▼

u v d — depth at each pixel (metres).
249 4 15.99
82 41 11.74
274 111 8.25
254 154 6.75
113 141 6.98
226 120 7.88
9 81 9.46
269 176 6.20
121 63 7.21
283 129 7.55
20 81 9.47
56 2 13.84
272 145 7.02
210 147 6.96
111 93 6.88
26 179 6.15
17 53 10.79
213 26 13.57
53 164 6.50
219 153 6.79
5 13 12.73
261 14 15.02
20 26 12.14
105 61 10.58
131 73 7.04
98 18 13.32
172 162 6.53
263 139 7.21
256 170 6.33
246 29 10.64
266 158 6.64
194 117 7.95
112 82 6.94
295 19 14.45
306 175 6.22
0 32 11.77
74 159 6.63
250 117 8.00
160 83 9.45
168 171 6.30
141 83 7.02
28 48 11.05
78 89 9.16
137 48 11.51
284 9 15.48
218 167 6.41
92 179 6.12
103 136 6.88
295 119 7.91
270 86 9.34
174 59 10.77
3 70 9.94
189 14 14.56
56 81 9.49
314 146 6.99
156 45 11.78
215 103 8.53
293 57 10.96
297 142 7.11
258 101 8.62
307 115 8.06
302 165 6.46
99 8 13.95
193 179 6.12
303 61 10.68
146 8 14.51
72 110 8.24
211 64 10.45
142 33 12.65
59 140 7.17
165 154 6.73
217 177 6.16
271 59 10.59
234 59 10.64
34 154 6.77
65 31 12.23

▲

■ TASK INSTRUCTIONS
The data above is to be returned exactly, with nothing altered.

■ OUTPUT OF THE TASK
u v d — depth at each pixel (metres).
249 4 15.99
82 41 11.74
274 111 8.25
254 154 6.75
113 141 6.98
226 120 7.88
9 81 9.46
269 176 6.20
121 63 7.21
283 129 7.55
20 81 9.47
56 2 13.84
272 145 7.02
210 147 6.96
111 93 6.88
26 179 6.15
17 53 10.79
213 26 13.57
53 164 6.50
219 153 6.79
5 13 12.73
261 14 15.02
20 26 12.14
105 61 10.58
131 73 7.04
98 18 13.32
172 162 6.53
263 139 7.21
256 170 6.33
246 29 10.64
266 158 6.64
194 117 7.95
112 82 6.94
295 19 14.45
306 175 6.22
0 32 11.77
74 159 6.63
250 117 8.00
160 83 9.45
168 171 6.30
141 83 7.02
28 48 11.05
78 89 9.16
137 48 11.51
284 9 15.48
218 167 6.41
92 179 6.12
103 136 6.88
295 119 7.91
270 86 9.34
174 59 10.77
3 70 9.94
189 14 14.56
56 81 9.49
314 146 6.99
156 45 11.78
215 103 8.53
293 57 10.96
297 142 7.11
258 101 8.62
307 115 8.06
302 165 6.46
99 8 13.95
193 179 6.12
303 61 10.68
146 8 14.51
72 110 8.24
211 64 10.45
142 33 12.65
59 140 7.17
165 154 6.73
217 177 6.16
271 59 10.59
234 59 10.64
34 154 6.77
65 31 12.23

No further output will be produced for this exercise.